## PAGE
Another Fluxus fad that Yoko was very keen on was the revelation of the buttocks. They would sit there naked before NBC and CBS and ABC and the BBC and all the big channels of that era revealing their naked buttocks. Because of course you won’t fight if you’ve revealed yourself in that way, and the point was to avoid struggle by not fighting.
These ideas had little currency and didn’t last too long, but anti-objectivist art begins there, and from it Stewart Home begins his particular intellectual career at this time.
Home’s is an anarchist, essentially, or a libertarian communist or an anarcho-communist. He’s written many books, but his one real claim to fame is a book called The Assault on Culture—the assault on culture!—Utopian Currents from Lettrism to Class War. And he deals with an assembly of extreme Left avant-garde groups that come out of the major modernist tendencies as they end.
Modernism is a very complicated area that goes back to the middle of the 19th century. It’s a reaction, in part, against photography. It’s a desire to go inside the mind and fantasize. It was despised for much of the late 19th century, early part of the 20th century, then became the major aesthetic discourse of liberal humanism. There’s a complication there, because both fascism and communism flirted with modernism. Most of them then turned against it, although the Portuguese, Spanish, and Italian far Right regimes made use of moderate modernist tendencies.
Modernism has always had a devilish side from the perspective of Left humanism, because a lot of the early modernists were fascists, were anti-humanists, and were radical Rightists like Ezra Pound, like Wyndham Lewis, like Marinetti, like Gaudier-Brzeska, like Céline and so on. That’s because there was an anti-democratic element to it, because of course modernism was a bohemian attack upon the sensibility of the majority. It loathes what ordinary people think about art, so it will destroy what they want and impose what intellectuals want. It’s a sort of vanguard hostility to the boring majority. Bomb the suburbs! That’s the sort of view of modernism.
But that can tend to the Right as well as the Left in strange moments, because national cultures were still alive to the degree that there could be national modernisms. Expressionism was a largely Germanic form; futurism was an Italian form; surrealism was a French form. Surrealism was the only major modernist movement that linked formally with communism, through the radically state socialist ideas of its founder, André Breton. Basically, surrealism died with him, but as it died all sorts of shards came out of it, one of which was called situationism.

## MATERIAL PROVIDED

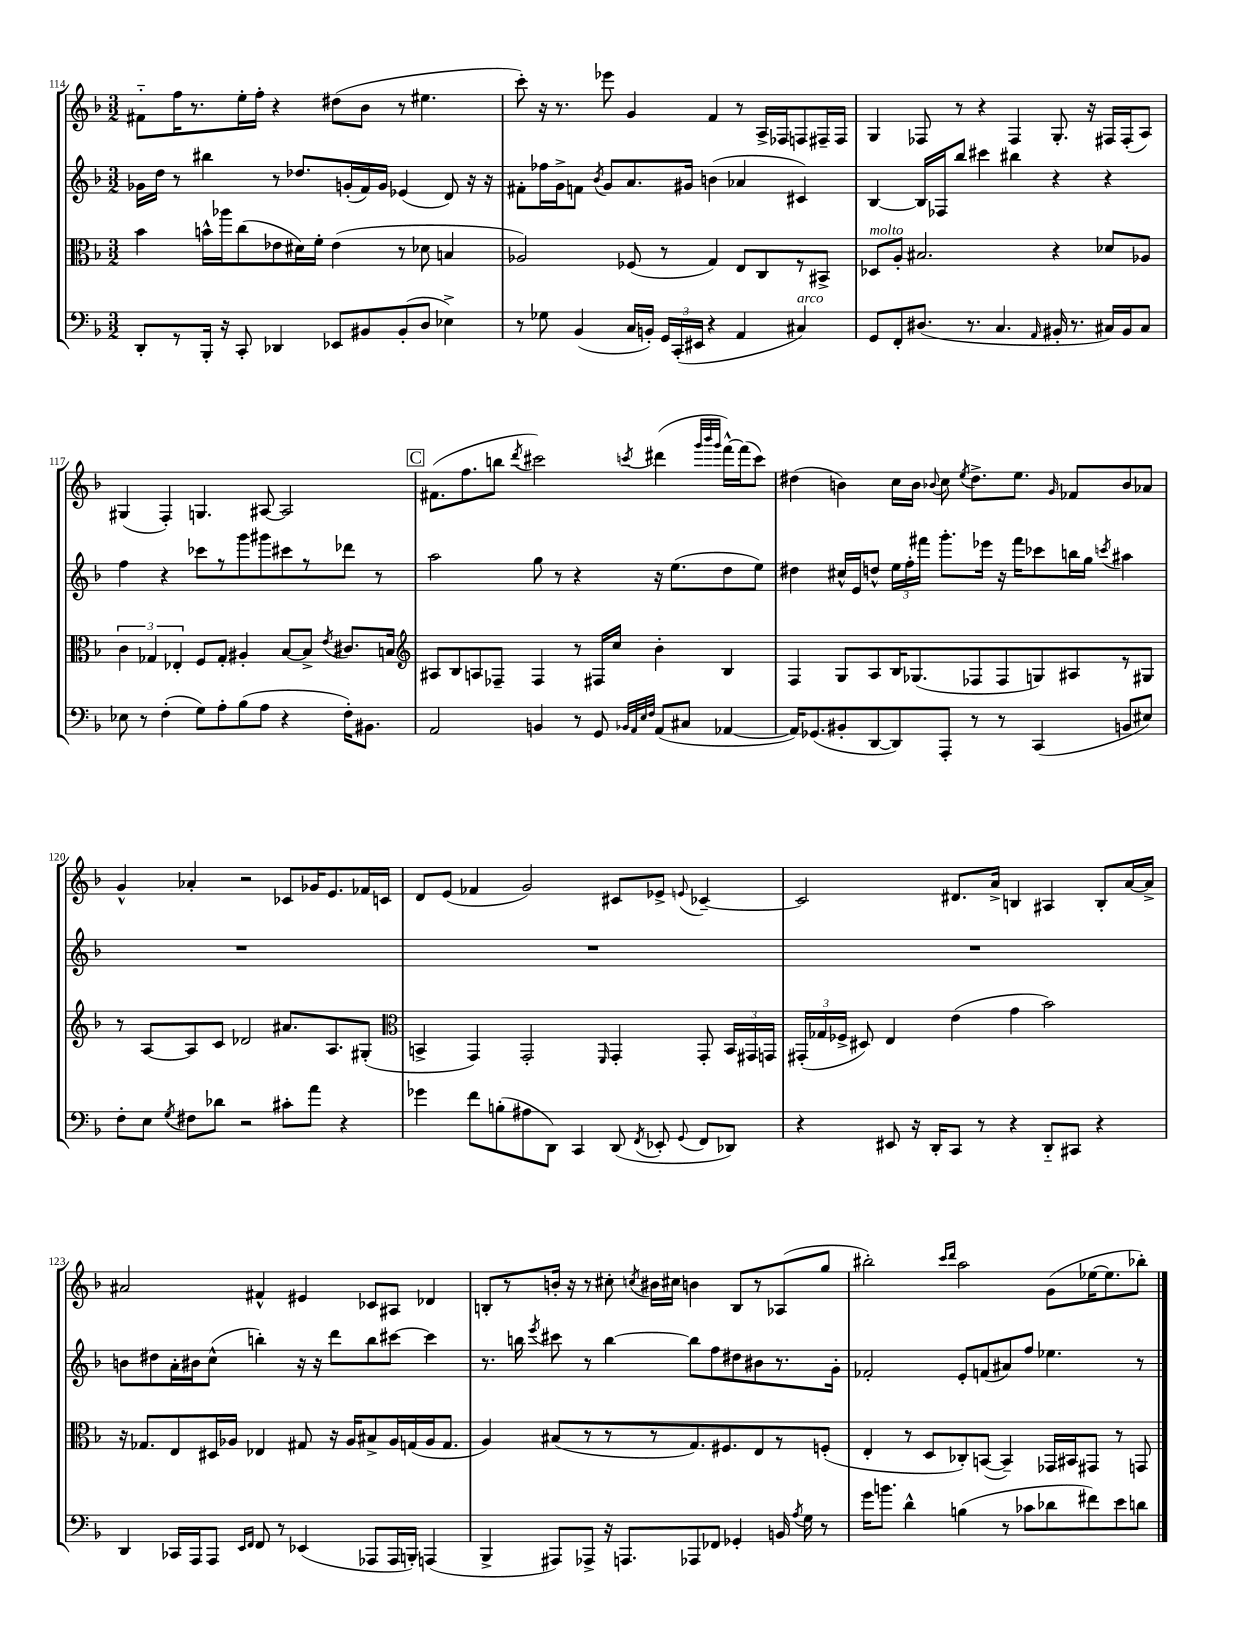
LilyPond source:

## TASKS TO COMPLETE
[a] In the passage on modernism, which major modernist movement does the text say was the only one to link formally with communism?
[b] Write the next part of the passage on modernism and Stewart Home, starting after its last sentence.

## THE RESULTS
[a] Surrealism, through the radically state socialist ideas of its founder, André Breton.

[b]
Situationism was a minor ideological current that’s achieved quite a bit of currency, particularly on the far Left, because a lot of the students in 1968 mouthed situationist slogans. The media was convulsed to find that, on one hand, there were these hippies throwing bricks at members of the CRS—the very tough central riot police in Paris and the other big cities—but they would paint these slogans on walls saying, “Seize the imagination” or “Release the factories” or “I want to play with myself” or something like that. Strong-hearted philosophical stuff like this. They would spray things on the walls. And most of these were situationist slogans taken from a book called Society of the Spectacle written by Guy Debord in the late 1960s. Debord later committed suicide in dubious circumstances. There was another intellectual associated with this tendency called Raoul Vaneigem who wrote The Book of Pleasures and The Revolution of Everyday Life.
Now, these books had a lot of impact in revolutionary artistic scenes. It’s very interesting to notice this combination of far Left art, anti-social practice, misanthropy, and extreme amounts of money, and their ability to attract each other in disassociated ways. Anti-objectivist art began as hostility to the art market. It began by producing artworks that no one would want to buy! That’s the whole point. You were rebelling against the market! They used to have marches on Sotheby’s saying, “Death to Sotheby’s! Death to Sotheby’s!” Now they’re all sold in Sotheby’s for enormous amounts of money!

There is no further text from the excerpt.